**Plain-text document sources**
——————————

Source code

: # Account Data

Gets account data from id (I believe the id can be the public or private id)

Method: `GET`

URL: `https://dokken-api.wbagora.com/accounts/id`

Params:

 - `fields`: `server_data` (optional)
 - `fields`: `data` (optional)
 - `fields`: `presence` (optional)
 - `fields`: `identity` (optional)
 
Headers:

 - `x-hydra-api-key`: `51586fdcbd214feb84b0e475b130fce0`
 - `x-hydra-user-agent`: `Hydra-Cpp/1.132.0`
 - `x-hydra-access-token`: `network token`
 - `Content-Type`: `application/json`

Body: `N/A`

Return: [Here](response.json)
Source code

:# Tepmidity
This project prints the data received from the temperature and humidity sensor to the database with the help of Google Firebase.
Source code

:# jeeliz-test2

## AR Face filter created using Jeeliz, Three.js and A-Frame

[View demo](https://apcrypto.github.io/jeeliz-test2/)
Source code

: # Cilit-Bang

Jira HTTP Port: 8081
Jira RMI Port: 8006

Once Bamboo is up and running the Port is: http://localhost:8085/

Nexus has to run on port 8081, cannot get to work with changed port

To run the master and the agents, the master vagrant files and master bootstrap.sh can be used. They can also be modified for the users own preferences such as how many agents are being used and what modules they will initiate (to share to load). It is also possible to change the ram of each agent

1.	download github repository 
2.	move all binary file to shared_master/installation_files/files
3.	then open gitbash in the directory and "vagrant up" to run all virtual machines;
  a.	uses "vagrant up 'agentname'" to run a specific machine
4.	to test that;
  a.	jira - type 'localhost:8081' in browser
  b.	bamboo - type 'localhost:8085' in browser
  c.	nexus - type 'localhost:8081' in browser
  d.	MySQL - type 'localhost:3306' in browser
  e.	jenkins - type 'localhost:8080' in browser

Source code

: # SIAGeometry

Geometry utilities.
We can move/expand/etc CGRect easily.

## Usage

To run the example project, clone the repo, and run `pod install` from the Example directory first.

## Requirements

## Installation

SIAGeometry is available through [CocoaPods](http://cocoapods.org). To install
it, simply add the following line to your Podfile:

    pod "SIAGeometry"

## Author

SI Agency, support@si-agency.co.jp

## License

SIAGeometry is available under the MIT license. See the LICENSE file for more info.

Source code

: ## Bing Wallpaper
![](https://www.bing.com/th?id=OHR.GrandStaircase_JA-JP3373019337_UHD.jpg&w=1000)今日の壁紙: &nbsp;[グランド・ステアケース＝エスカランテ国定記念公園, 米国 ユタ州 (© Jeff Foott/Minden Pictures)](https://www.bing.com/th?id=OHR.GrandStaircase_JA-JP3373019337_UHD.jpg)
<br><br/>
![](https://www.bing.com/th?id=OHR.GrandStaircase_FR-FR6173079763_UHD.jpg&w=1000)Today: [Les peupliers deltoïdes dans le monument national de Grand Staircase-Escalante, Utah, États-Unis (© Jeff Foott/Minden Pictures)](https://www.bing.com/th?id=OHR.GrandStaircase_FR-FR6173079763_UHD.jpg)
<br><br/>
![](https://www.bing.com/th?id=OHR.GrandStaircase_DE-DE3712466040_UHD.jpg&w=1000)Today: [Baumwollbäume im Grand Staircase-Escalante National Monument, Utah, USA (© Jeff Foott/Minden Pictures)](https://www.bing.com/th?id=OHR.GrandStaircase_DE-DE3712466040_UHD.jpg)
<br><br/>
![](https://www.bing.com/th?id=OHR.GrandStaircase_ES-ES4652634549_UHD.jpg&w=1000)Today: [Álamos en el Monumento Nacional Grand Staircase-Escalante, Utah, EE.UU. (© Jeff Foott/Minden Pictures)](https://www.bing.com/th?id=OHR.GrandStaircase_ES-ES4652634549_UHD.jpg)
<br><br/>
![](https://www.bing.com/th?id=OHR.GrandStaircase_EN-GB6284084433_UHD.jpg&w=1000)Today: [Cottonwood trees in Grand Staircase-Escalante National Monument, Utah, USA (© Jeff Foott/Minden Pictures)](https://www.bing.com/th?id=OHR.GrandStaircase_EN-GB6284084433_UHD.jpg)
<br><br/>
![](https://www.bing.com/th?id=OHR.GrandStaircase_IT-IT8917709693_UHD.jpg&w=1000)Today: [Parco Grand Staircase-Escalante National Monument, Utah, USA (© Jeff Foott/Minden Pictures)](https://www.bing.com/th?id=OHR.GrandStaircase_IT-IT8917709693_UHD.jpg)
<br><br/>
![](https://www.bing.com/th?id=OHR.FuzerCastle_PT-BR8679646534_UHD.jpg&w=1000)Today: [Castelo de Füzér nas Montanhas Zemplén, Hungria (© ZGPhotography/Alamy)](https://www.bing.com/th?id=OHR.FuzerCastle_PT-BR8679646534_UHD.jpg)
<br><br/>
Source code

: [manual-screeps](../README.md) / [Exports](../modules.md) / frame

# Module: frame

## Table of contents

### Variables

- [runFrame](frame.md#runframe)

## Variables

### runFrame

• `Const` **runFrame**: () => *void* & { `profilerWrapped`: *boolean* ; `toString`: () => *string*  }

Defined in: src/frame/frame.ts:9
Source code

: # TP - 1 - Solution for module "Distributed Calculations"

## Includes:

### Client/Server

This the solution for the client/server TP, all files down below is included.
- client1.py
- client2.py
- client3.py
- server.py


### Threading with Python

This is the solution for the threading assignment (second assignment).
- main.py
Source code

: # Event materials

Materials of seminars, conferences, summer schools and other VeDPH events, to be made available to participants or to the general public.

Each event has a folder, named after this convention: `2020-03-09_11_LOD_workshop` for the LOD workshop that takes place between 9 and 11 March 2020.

——————————

**PROBLEM DESCRIPTION**
Only lines of the data holding the word "public" go in the answer. Please copy each of them.

**PROBLEM SOLUTION**
Gets account data from id (I believe the id can be the public or private id)
Materials of seminars, conferences, summer schools and other VeDPH events, to be made available to participants or to the general public.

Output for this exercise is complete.